Fitness and fat
Fitness and fat
Looking back, I can see that when I was overweight and a lot heavier than I am now, I would spend a lot of time feeling bad about myself. In all honesty, I could say that I pretty much hated myself because I was fat and not skinny, I hated myself because I over-ate, because I couldn’t seem to control how much I ate. It was as if something was controlling me, some creature within me that demanded food and more food until my stomach hurt. I hated my body and the way it looked and hated that I couldn’t stop this monster-eater.
I went to the gym to try and lose weight and became fit for my size; I’d pull weights and use the treadmill, but the kind of fitness I really needed eluded me. I became a compulsive shopper to try and buy clothes that would hide the weight, but how can you hide an extra 44 kilos? It’s not such an easy trick to pull off!
I was also forever searching for ways to feel better about myself and escape this self-destructive cycle of self-loathing.
There were so many ways I felt bad about myself; I felt deeply ashamed at my size, I felt ashamed I couldn’t be ‘normal’ (but what is normal anyway?). I ate, drank and numbed myself so I would not feel as bad, but it never worked. When I ate I wanted to annihilate myself with self-loathing. Even going to the gym was a battle with myself and my body. I lived with thoughts going around and around in my head of shame, disgust, frustration and a self-loathing that felt as deep as the deepest ocean.
Skinny is everywhere and fat is shamed
If we take a cursory look, we can see there is so much in the world to support us to feel bad about ourselves – because skinny is everywhere and applauded everywhere, especially in the media and magazines:
- Celebrities with even slightly fat bodies are shamed for their size (fat-shaming), make-up advertisements are dominated with skinny models, even hair models are thin and never big
- the food we are told to eat by ‘experts’ in those magazines, which, if we were to stick to, we are told would produce the ideal weight in a jiffy: if it doesn’t, we must be a failure, so adding to the burden of self-shame.
So called ‘healthy eating’ is packed with high carb, high-sugar and high fat, so it’s not so healthy at all. When it comes to our physical health, I have had the experience of an overweight GP telling me to go on a diet, in a case of ‘do what I say, not do what I do’. All of this seems to be there to tell us:
- That we are not good enough
- That fat is failure
- That we need something ‘out there’ that we need to ‘do’, or ‘have’ some magic remedy that is ‘out there somewhere’.
So, we are constantly searching the world for that one outfit to make us look thin, the one diet that will make us thin overnight, the one hair-do that people will love and so not notice our body weight.
What kind of vicious cycle is this?
What way is this to treat ourselves and anyone else who is even slightly overweight, let alone 44kg overweight!

Dataset records

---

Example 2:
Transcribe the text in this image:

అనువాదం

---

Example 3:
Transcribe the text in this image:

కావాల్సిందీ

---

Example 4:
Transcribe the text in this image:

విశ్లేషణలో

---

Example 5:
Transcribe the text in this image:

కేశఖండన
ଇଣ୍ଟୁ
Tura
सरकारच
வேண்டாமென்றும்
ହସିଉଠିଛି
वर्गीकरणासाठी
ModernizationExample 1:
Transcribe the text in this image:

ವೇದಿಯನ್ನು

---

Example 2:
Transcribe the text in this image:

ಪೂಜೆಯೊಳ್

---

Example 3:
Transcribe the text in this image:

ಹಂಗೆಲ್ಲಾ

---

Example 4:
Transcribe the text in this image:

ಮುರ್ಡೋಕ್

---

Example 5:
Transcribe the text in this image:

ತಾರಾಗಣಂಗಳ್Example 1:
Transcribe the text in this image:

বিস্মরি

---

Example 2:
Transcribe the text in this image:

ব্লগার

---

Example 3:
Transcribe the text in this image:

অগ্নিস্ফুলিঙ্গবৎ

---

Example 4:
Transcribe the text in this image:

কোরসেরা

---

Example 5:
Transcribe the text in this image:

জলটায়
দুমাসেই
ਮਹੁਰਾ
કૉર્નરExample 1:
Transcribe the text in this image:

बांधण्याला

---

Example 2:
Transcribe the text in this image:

TASK INSTRUCTIONS:
**A.** Write out the passage from the essay on fitness and fat above, beginning at the words "So called ‘healthy" and stopping after the words "alone 44kg overweight!".
**B.** Carry on the essay on fitness and fat from its last sentence, writing the part that comes next.

ANSWERS FOR THIS EXERCISE:
**A.**
So called ‘healthy eating’ is packed with high carb, high-sugar and high fat, so it’s not so healthy at all. When it comes to our physical health, I have had the experience of an overweight GP telling me to go on a diet, in a case of ‘do what I say, not do what I do’. All of this seems to be there to tell us:
- That we are not good enough
- That fat is failure
- That we need something ‘out there’ that we need to ‘do’, or ‘have’ some magic remedy that is ‘out there somewhere’.
So, we are constantly searching the world for that one outfit to make us look thin, the one diet that will make us thin overnight, the one hair-do that people will love and so not notice our body weight.
What kind of vicious cycle is this?
What way is this to treat ourselves and anyone else who is even slightly overweight, let alone 44kg overweight!

**B.**
If the world tells us we need to keep searching for the one ‘something’ that will miraculously change our lives, like the wave of a magic wand, what is that telling us about ourselves? That we are intrinsically wrong for carrying excess weight?
How is that possible? Why have we accepted this as okay?
The harm we do to ourselves with the self-bashing and self-loathing is far worse that the impact of all the food we care to eat, for it takes us apart and disassembles us to poison ourselves with self-hatred, self-blame and loathing.
What sense does it make that overweight means we should be condemned?
Let’s consider some facts here –
We are born with incredible beauty within us; nothing can take that way, nothing and no one.
Just because we grow and put on excess weight cannot and does not take that beauty away from us – it is inviolate, untouchable, no matter what happens to us or what hurts we have experienced, it remains.
We can recognise the beauty within us or we can bury it. But why do we bury it? We can do that for all sorts of reasons, but no matter what the reason.
We do not have to remain a prisoner of the influences that tell us we are no good.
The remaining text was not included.